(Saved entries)
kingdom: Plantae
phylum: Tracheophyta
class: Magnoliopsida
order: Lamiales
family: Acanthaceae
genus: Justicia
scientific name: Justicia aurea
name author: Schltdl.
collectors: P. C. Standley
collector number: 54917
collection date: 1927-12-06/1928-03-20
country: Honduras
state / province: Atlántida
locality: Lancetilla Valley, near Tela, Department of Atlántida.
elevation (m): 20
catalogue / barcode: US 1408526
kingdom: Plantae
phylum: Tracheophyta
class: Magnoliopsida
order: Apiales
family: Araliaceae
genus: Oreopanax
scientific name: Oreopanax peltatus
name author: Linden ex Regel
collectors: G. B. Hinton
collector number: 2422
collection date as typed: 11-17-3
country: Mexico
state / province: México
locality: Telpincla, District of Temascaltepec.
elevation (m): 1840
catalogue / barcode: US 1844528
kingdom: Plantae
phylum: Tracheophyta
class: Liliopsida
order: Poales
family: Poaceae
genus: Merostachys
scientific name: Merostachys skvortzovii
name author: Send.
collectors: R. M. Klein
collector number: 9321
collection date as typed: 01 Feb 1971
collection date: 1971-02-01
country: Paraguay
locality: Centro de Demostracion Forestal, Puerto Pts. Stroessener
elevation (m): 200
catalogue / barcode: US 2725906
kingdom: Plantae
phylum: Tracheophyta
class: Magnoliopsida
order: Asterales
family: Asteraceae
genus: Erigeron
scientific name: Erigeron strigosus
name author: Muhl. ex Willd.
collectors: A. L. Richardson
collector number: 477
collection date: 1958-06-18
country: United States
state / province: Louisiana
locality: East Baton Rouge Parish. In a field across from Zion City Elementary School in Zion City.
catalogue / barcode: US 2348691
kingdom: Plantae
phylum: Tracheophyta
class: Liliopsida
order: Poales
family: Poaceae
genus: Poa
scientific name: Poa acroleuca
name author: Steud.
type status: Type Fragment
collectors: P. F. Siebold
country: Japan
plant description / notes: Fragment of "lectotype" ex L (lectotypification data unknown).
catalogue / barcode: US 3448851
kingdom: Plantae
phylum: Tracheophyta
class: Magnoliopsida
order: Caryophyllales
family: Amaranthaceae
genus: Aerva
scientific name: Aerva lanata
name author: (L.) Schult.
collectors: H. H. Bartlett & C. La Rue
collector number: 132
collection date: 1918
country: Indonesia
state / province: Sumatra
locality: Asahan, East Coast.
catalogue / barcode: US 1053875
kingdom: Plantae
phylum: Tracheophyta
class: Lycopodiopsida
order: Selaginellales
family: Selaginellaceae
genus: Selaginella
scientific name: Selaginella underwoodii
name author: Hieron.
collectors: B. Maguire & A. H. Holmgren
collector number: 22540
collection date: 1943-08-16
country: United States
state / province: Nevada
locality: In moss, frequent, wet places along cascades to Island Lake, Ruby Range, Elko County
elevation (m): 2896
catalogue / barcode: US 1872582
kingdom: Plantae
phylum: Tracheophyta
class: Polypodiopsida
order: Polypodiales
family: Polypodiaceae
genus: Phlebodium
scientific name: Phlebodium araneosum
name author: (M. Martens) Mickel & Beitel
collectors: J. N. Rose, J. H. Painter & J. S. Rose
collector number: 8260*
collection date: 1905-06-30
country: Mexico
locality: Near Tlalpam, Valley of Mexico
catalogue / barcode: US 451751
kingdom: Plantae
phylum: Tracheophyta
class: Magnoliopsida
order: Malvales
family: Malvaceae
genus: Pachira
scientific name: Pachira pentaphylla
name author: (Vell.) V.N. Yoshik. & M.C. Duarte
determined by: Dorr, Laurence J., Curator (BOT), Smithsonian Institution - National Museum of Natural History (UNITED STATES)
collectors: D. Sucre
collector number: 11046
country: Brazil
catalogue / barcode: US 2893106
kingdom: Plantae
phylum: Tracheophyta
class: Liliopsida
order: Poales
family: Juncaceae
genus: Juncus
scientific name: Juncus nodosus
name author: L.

» WHAT TO WORK ON:
Give all the rows above as a two-column CSV headed sheet and record, one line per row, with its text under sheet and its answer under record, each in a single quoted field. Replace line breaks with spaces.

» PROBLEM SOLUTION:
sheet,record
"kingdom:","Plantae"
"phylum:","Tracheophyta"
"class:","Magnoliopsida"
"order:","Lamiales"
"family:","Acanthaceae"
"genus:","Justicia"
"scientific name:","Justicia aurea"
"name author:","Schltdl."
"collectors:","P. C. Standley"
"collector number:","54917"
"collection date:","1927-12-06/1928-03-20"
"country:","Honduras"
"state / province:","Atlántida"
"locality:","Lancetilla Valley, near Tela, Department of Atlántida."
"elevation (m):","20"
"catalogue / barcode:","US 1408526"
"kingdom:","Plantae"
"phylum:","Tracheophyta"
"class:","Magnoliopsida"
"order:","Apiales"
"family:","Araliaceae"
"genus:","Oreopanax"
"scientific name:","Oreopanax peltatus"
"name author:","Linden ex Regel"
"collectors:","G. B. Hinton"
"collector number:","2422"
"collection date as typed:","11-17-3"
"country:","Mexico"
"state / province:","México"
"locality:","Telpincla, District of Temascaltepec."
"elevation (m):","1840"
"catalogue / barcode:","US 1844528"
"kingdom:","Plantae"
"phylum:","Tracheophyta"
"class:","Liliopsida"
"order:","Poales"
"family:","Poaceae"
"genus:","Merostachys"
"scientific name:","Merostachys skvortzovii"
"name author:","Send."
"collectors:","R. M. Klein"
"collector number:","9321"
"collection date as typed:","01 Feb 1971"
"collection date:","1971-02-01"
"country:","Paraguay"
"locality:","Centro de Demostracion Forestal, Puerto Pts. Stroessener"
"elevation (m):","200"
"catalogue / barcode:","US 2725906"
"kingdom:","Plantae"
"phylum:","Tracheophyta"
"class:","Magnoliopsida"
"order:","Asterales"
"family:","Asteraceae"
"genus:","Erigeron"
"scientific name:","Erigeron strigosus"
"name author:","Muhl. ex Willd."
"collectors:","A. L. Richardson"
"collector number:","477"
"collection date:","1958-06-18"
"country:","United States"
"state / province:","Louisiana"
"locality:","East Baton Rouge Parish. In a field across from Zion City Elementary School in Zion City."
"catalogue / barcode:","US 2348691"
"kingdom:","Plantae"
"phylum:","Tracheophyta"
"class:","Liliopsida"
"order:","Poales"
"family:","Poaceae"
"genus:","Poa"
"scientific name:","Poa acroleuca"
"name author:","Steud."
"type status:","Type Fragment"
"collectors:","P. F. Siebold"
"country:","Japan"
"plant description / notes:","Fragment of ""lectotype"" ex L (lectotypification data unknown)."
"catalogue / barcode:","US 3448851"
"kingdom:","Plantae"
"phylum:","Tracheophyta"
"class:","Magnoliopsida"
"order:","Caryophyllales"
"family:","Amaranthaceae"
"genus:","Aerva"
"scientific name:","Aerva lanata"
"name author:","(L.) Schult."
"collectors:","H. H. Bartlett & C. La Rue"
"collector number:","132"
"collection date:","1918"
"country:","Indonesia"
"state / province:","Sumatra"
"locality:","Asahan, East Coast."
"catalogue / barcode:","US 1053875"
"kingdom:","Plantae"
"phylum:","Tracheophyta"
"class:","Lycopodiopsida"
"order:","Selaginellales"
"family:","Selaginellaceae"
"genus:","Selaginella"
"scientific name:","Selaginella underwoodii"
"name author:","Hieron."
"collectors:","B. Maguire & A. H. Holmgren"
"collector number:","22540"
"collection date:","1943-08-16"
"country:","United States"
"state / province:","Nevada"
"locality:","In moss, frequent, wet places along cascades to Island Lake, Ruby Range, Elko County"
"elevation (m):","2896"
"catalogue / barcode:","US 1872582"
"kingdom:","Plantae"
"phylum:","Tracheophyta"
"class:","Polypodiopsida"
"order:","Polypodiales"
"family:","Polypodiaceae"
"genus:","Phlebodium"
"scientific name:","Phlebodium araneosum"
"name author:","(M. Martens) Mickel & Beitel"
"collectors:","J. N. Rose, J. H. Painter & J. S. Rose"
"collector number:","8260*"
"collection date:","1905-06-30"
"country:","Mexico"
"locality:","Near Tlalpam, Valley of Mexico"
"catalogue / barcode:","US 451751"
"kingdom:","Plantae"
"phylum:","Tracheophyta"
"class:","Magnoliopsida"
"order:","Malvales"
"family:","Malvaceae"
"genus:","Pachira"
"scientific name:","Pachira pentaphylla"
"name author:","(Vell.) V.N. Yoshik. & M.C. Duarte"
"determined by:","Dorr, Laurence J., Curator (BOT), Smithsonian Institution - National Museum of Natural History (UNITED STATES)"
"collectors:","D. Sucre"
"collector number:","11046"
"country:","Brazil"
"catalogue / barcode:","US 2893106"
"kingdom:","Plantae"
"phylum:","Tracheophyta"
"class:","Liliopsida"
"order:","Poales"
"family:","Juncaceae"
"genus:","Juncus"
"scientific name:","Juncus nodosus"
"name author:","L."